Do you have any idea how much laundry you produce a week, sheets and towels and seven sets of clothes! (more than seven sets if you have a drinking problem… you know the type, the type where you occasionally miss your mouth.)

Then there are the other things, like going to the supermarket and cooking and cleaning.

Figure in that the rest of the world commutes more than the three minutes it takes from cabin, up one deck, to office.

I don’t think I actually work that much more than most people. I think it is just more in the office than the supermarket, the laundry room, and the car.

In case you don’t know, I have a steward. This person changes my sheets and towels, cleans my room, takes my laundry and returns it the next day. (cool) This saves me a lot of time.

Then there is the o’mess, or Officer’s Mess. It always has food, and none of which I had to go to the market for or prepare. (cool)

These perks make life much easier. So all things accounted for, I don’t really think I work that much more than most people.

I mention all this because I am amazed at how much laundry a girl can produce!

Anyway, my last entry was on spiders… so here is the spider renting my front yard.



As long as they are not on me, spiders are cool.

Wednesday, November 02, 2005

Vacationing, At Home

Given that I work on a cruise ship, I spend eight months a year traveling. Nonetheless, when I chose to spend my vacation at home, my co-workers baulked. “Why aren’t you traveling?” they asked.

This seemed a ridiculous question to me. I travel most of the year. But the industry attracts people with something in common, the love to travel. Many of them don’t stop for vacation.

The consistently incredulous response to my vacation plans made me quite feel awkward and a bit embarrassed every time someone asked what I was doing on vacation.

Yesterday, November first, on vacation, I woke up, grabbed my Nano Ipod, a bottle of water and walked the three blocks from my house to the Coronado Butterfly Preserve, where the Mexican Monarchs winter. The butterflies, bright orange, and nearly the size of my hands (which are admittedly small), fluttered around like confetti in a breeze. Their wings are a brilliant contrast to the gray-green eucalyptus leaves.

From there I walked the short distance to the beach, where I walked on an entirely empty beach, my footprints the only human disturbance on the sandy canvass waterline. The sun was high and bright. The islands some thirty miles off the coast looked like a mirage.

In my several mile walk, I stop occasionally to admire the glass-flat Pacific.
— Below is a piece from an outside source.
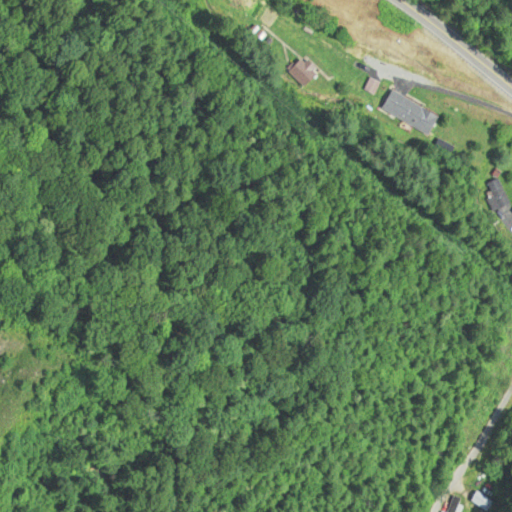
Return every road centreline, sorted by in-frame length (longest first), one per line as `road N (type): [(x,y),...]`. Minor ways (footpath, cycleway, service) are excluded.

The 85 degree heat was offset by an ocean breeze cooling my skin and my water was satiating.

Toward the end of my walk, I stood at the top of the ocean cliffs and realized something my coworkers didn’t. I don’t need to travel on vacation. I live in one of the best travel destinations in the world. (Cool)

I could not imagine anything I would prefer to do on vacation than spend a hot day at a beautiful beach I had all to myself.

---

I have lots of left over pictures from my trip that I have not posted yet. So I decided I would try to post one with every post. This is me with a troll in Norway. There are lots of Viking trolls in Norway. I loved them, the ugly, full-sized child-like, figurines with viking hats and huge happy smiles.